- **TO DO**
In the material below, which lines hold the word "mathcal"? Pick each one out.
────────────────────
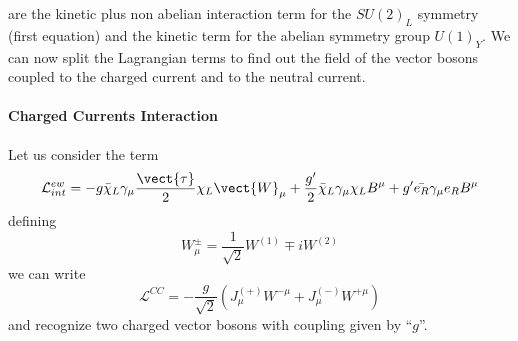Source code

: are the kinetic plus non abelian interaction term for the $SU(2)_{L}$ symmetry
(first equation) and the kinetic term for the abelian symmetry group
$U(1)_{Y}$. We can now split the Lagrangian terms to find out the field of the
vector bosons coupled to the charged current and to the neutral current.

\paragraph{Charged Currents Interaction}
\label{sec:charg-curr-inter}
Let us consider the term
\begin{equation}
  \label{eq:15}
  \mathcal{L}_{int}^{ew} = - g \bar{\chi}_{L} \gamma_{\mu}
  \frac{\vect{\tau}}{2} \chi_{L} \vect{W}_{\mu} + \frac{g'}{2}
  \bar{\chi}_{L} \gamma_{\mu} \chi_{L} B^{\mu} + g' \bar{e_{R}}
  \gamma_{\mu} e_{R} B^{\mu}
\end{equation}
defining
\begin{equation}
  \label{eq:16}
  W^{\pm}_{\mu} = \frac{1}{\sqrt{2}} W^{(1)} \mp i W^{(2)}
\end{equation}
we can write
\begin{equation}
  \label{eq:17}
  \mathcal{L}^{CC} = - \frac{g}{\sqrt{2}} (J^{(+)}_{\mu} W^{- \mu} +
  J^{(-)}_{\mu} W^{+ \mu})
\end{equation}
and recognize two charged vector bosons with coupling given by ``$g$''.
────────────────────
- **RESPONSE**
  \mathcal{L}_{int}^{ew} = - g \bar{\chi}_{L} \gamma_{\mu}
  \mathcal{L}^{CC} = - \frac{g}{\sqrt{2}} (J^{(+)}_{\mu} W^{- \mu} +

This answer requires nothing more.